Effects of Costa Rica’s Seed Law

All commercial seeds in Costa Rica need to be registered and approved by the National Seed Office, and comply with its requirements and procedures. This means legal action and fines for any farmer who sells or exchanges non-approved seed. Any possibility of creating exceptions to this rule will need further regulation, and cannot be taken as read.

Under the promise of raising quality, seeds must comply with rigid standards ensuring uniformity, distinctness, and stability. However, diversity and homogeneity do not mix, and this requirement for homogeneity effectively makes traditional native seed varieties illegal. These are the very seed that are able to adapt to the variety of climates, soils and agricultural practices employed by campesino agriculture.

Traditional seed needs to be registered. This transfers to seed companies the raw material to select new commercial varieties.
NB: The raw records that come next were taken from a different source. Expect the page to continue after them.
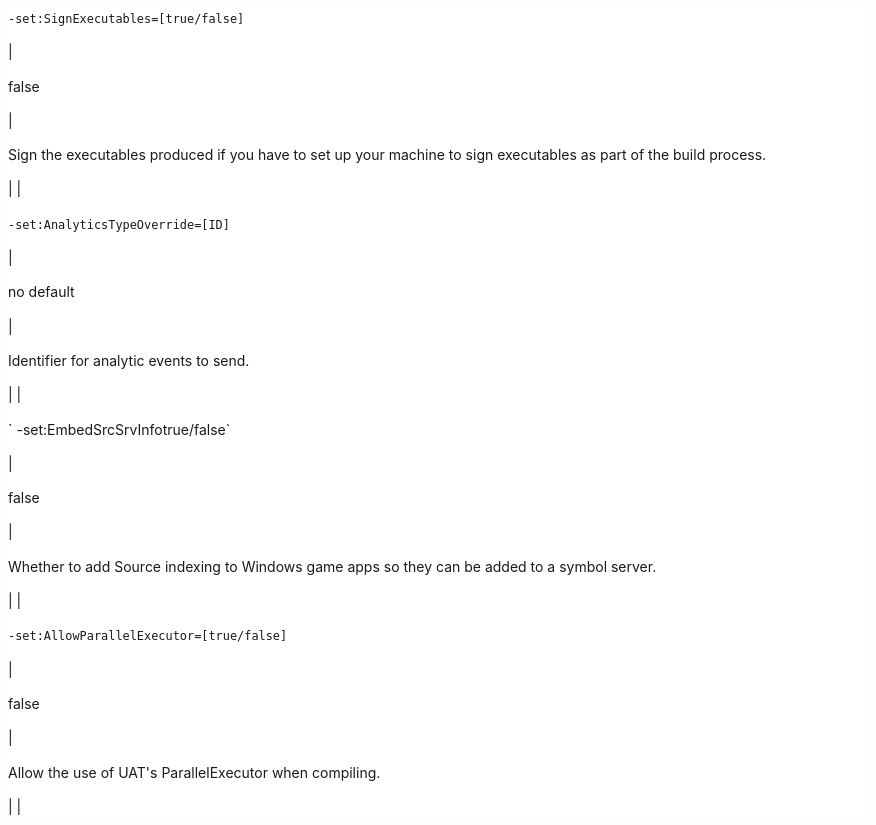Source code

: `-set:SignExecutables=[true/false]`

 | 

false

 | 

Sign the executables produced if you have to set up your machine to sign executables as part of the build process.

 |
| 

`-set:AnalyticsTypeOverride=[ID]`

 | 

no default

 | 

Identifier for analytic events to send.

 |
| 

\` -set:EmbedSrcSrvInfotrue/false\`

 | 

false

 | 

Whether to add Source indexing to Windows game apps so they can be added to a symbol server.

 |
| 

`-set:AllowParallelExecutor=[true/false]`

 | 

false

 | 

Allow the use of UAT's ParallelExecutor when compiling.

 |
| 
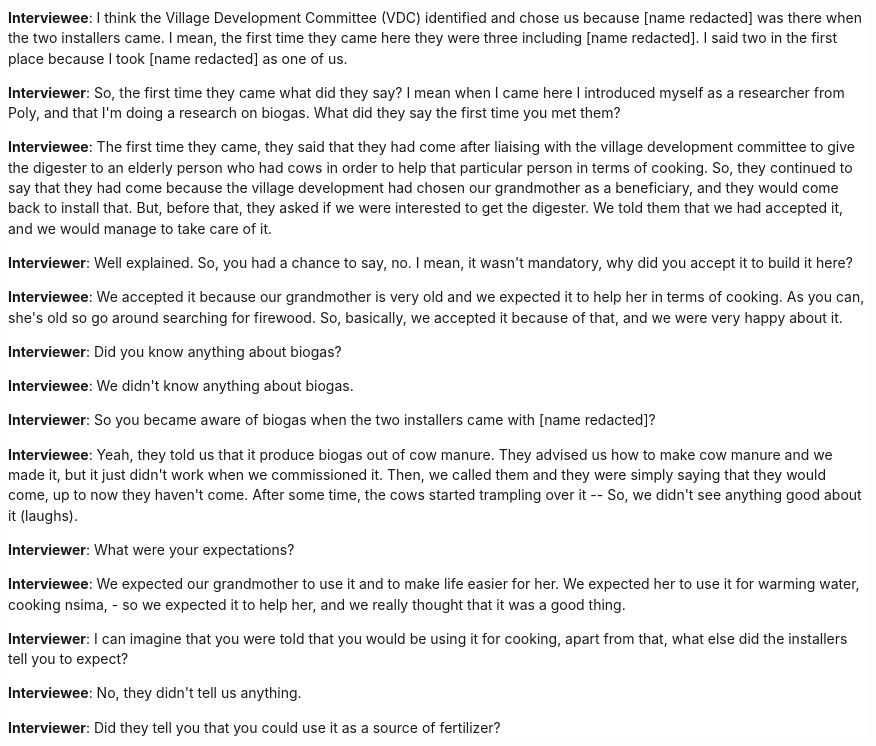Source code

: **Interviewee**: I think the Village Development Committee (VDC)
identified and chose us because \[name redacted\] was there when the two
installers came. I mean, the first time they came here they were three
including \[name redacted\]. I said two in the first place because I
took \[name redacted\] as one of us.

**Interviewer**: So, the first time they came what did they say? I mean
when I came here I introduced myself as a researcher from Poly, and that
I'm doing a research on biogas. What did they say the first time you met
them?

**Interviewee**: The first time they came, they said that they had come
after liaising with the village development committee to give the
digester to an elderly person who had cows in order to help that
particular person in terms of cooking. So, they continued to say that
they had come because the village development had chosen our grandmother
as a beneficiary, and they would come back to install that. But, before
that, they asked if we were interested to get the digester. We told them
that we had accepted it, and we would manage to take care of it.

**Interviewer**: Well explained. So, you had a chance to say, no. I
mean, it wasn't mandatory, why did you accept it to build it here?

**Interviewee**: We accepted it because our grandmother is very old and
we expected it to help her in terms of cooking. As you can, she's old so
go around searching for firewood. So, basically, we accepted it because
of that, and we were very happy about it.

**Interviewer**: Did you know anything about biogas?

**Interviewee**: We didn't know anything about biogas.

**Interviewer**: So you became aware of biogas when the two installers
came with \[name redacted\]?

**Interviewee**: Yeah, they told us that it produce biogas out of cow
manure. They advised us how to make cow manure and we made it, but it
just didn't work when we commissioned it. Then, we called them and they
were simply saying that they would come, up to now they haven't come.
After some time, the cows started trampling over it -- So, we didn't see
anything good about it (laughs).

**Interviewer**: What were your expectations?

**Interviewee**: We expected our grandmother to use it and to make life
easier for her. We expected her to use it for warming water, cooking
nsima, - so we expected it to help her, and we really thought that it
was a good thing.

**Interviewer**: I can imagine that you were told that you would be
using it for cooking, apart from that, what else did the installers tell
you to expect?

**Interviewee**: No, they didn't tell us anything.

**Interviewer**: Did they tell you that you could use it as a source of
fertilizer?
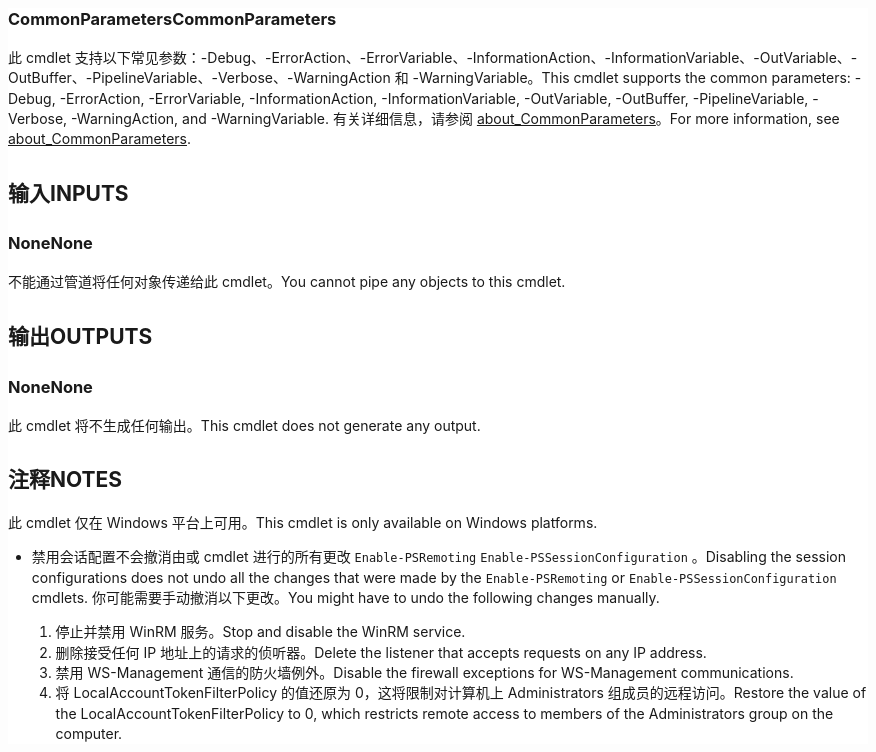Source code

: ### <span data-ttu-id="24d57-193">CommonParameters</span><span class="sxs-lookup"><span data-stu-id="24d57-193">CommonParameters</span></span>

<span data-ttu-id="24d57-194">此 cmdlet 支持以下常见参数：-Debug、-ErrorAction、-ErrorVariable、-InformationAction、-InformationVariable、-OutVariable、-OutBuffer、-PipelineVariable、-Verbose、-WarningAction 和 -WarningVariable。</span><span class="sxs-lookup"><span data-stu-id="24d57-194">This cmdlet supports the common parameters: -Debug, -ErrorAction, -ErrorVariable, -InformationAction, -InformationVariable, -OutVariable, -OutBuffer, -PipelineVariable, -Verbose, -WarningAction, and -WarningVariable.</span></span> <span data-ttu-id="24d57-195">有关详细信息，请参阅 [about_CommonParameters](https://go.microsoft.com/fwlink/?LinkID=113216)。</span><span class="sxs-lookup"><span data-stu-id="24d57-195">For more information, see [about_CommonParameters](https://go.microsoft.com/fwlink/?LinkID=113216).</span></span>

## <span data-ttu-id="24d57-196">输入</span><span class="sxs-lookup"><span data-stu-id="24d57-196">INPUTS</span></span>

### <span data-ttu-id="24d57-197">None</span><span class="sxs-lookup"><span data-stu-id="24d57-197">None</span></span>

<span data-ttu-id="24d57-198">不能通过管道将任何对象传递给此 cmdlet。</span><span class="sxs-lookup"><span data-stu-id="24d57-198">You cannot pipe any objects to this cmdlet.</span></span>

## <span data-ttu-id="24d57-199">输出</span><span class="sxs-lookup"><span data-stu-id="24d57-199">OUTPUTS</span></span>

### <span data-ttu-id="24d57-200">None</span><span class="sxs-lookup"><span data-stu-id="24d57-200">None</span></span>

<span data-ttu-id="24d57-201">此 cmdlet 将不生成任何输出。</span><span class="sxs-lookup"><span data-stu-id="24d57-201">This cmdlet does not generate any output.</span></span>

## <span data-ttu-id="24d57-202">注释</span><span class="sxs-lookup"><span data-stu-id="24d57-202">NOTES</span></span>

<span data-ttu-id="24d57-203">此 cmdlet 仅在 Windows 平台上可用。</span><span class="sxs-lookup"><span data-stu-id="24d57-203">This cmdlet is only available on Windows platforms.</span></span>

- <span data-ttu-id="24d57-204">禁用会话配置不会撤消由或 cmdlet 进行的所有更改 `Enable-PSRemoting` `Enable-PSSessionConfiguration` 。</span><span class="sxs-lookup"><span data-stu-id="24d57-204">Disabling the session configurations does not undo all the changes that were made by the `Enable-PSRemoting` or `Enable-PSSessionConfiguration` cmdlets.</span></span> <span data-ttu-id="24d57-205">你可能需要手动撤消以下更改。</span><span class="sxs-lookup"><span data-stu-id="24d57-205">You might have to undo the following changes manually.</span></span>

  1. <span data-ttu-id="24d57-206">停止并禁用 WinRM 服务。</span><span class="sxs-lookup"><span data-stu-id="24d57-206">Stop and disable the WinRM service.</span></span>
  2. <span data-ttu-id="24d57-207">删除接受任何 IP 地址上的请求的侦听器。</span><span class="sxs-lookup"><span data-stu-id="24d57-207">Delete the listener that accepts requests on any IP address.</span></span>
  3. <span data-ttu-id="24d57-208">禁用 WS-Management 通信的防火墙例外。</span><span class="sxs-lookup"><span data-stu-id="24d57-208">Disable the firewall exceptions for WS-Management communications.</span></span>
  4. <span data-ttu-id="24d57-209">将 LocalAccountTokenFilterPolicy 的值还原为 0，这将限制对计算机上 Administrators 组成员的远程访问。</span><span class="sxs-lookup"><span data-stu-id="24d57-209">Restore the value of the LocalAccountTokenFilterPolicy to 0, which restricts remote access to members of the Administrators group on the computer.</span></span>
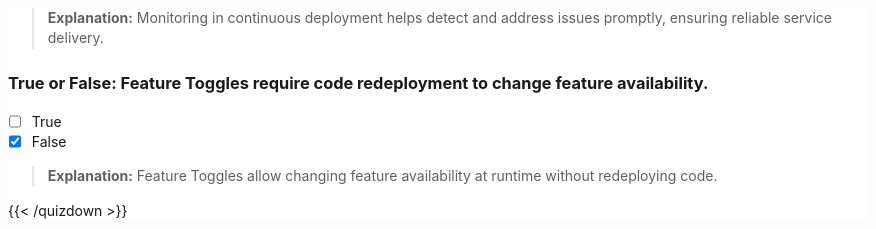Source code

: > **Explanation:** Monitoring in continuous deployment helps detect and address issues promptly, ensuring reliable service delivery.

### True or False: Feature Toggles require code redeployment to change feature availability.

- [ ] True
- [x] False

> **Explanation:** Feature Toggles allow changing feature availability at runtime without redeploying code.

{{< /quizdown >}}
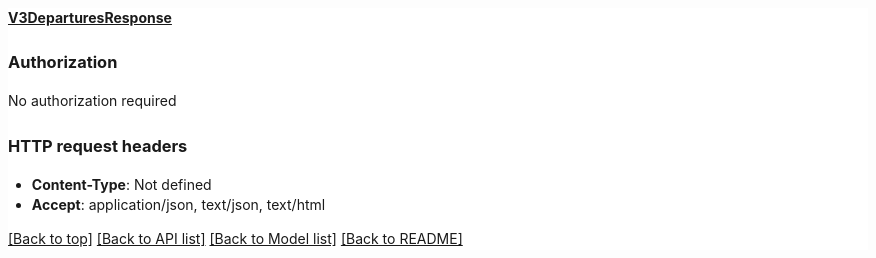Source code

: [**V3DeparturesResponse**](V3DeparturesResponse.md)

### Authorization

No authorization required

### HTTP request headers

 - **Content-Type**: Not defined
 - **Accept**: application/json, text/json, text/html

[[Back to top]](#) [[Back to API list]](../README.md#documentation-for-api-endpoints) [[Back to Model list]](../README.md#documentation-for-models) [[Back to README]](../README.md)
The homogenisation of agriculture severely reduces food diversity. This legally restricts which seeds are permitted for use and ignores the wealth of genetic diversity represented in traditional seeds. Loss of seed varieties represents erosion of the genetic pool, reduction in pest and disease resistance, greater use of fertilisers, pesticides and fungicides, and fewer food options available for the population.

Food costs will rise for everyone. Greater agricultural inputs and imposed registration and certification costs inevitably filter down to the consumer.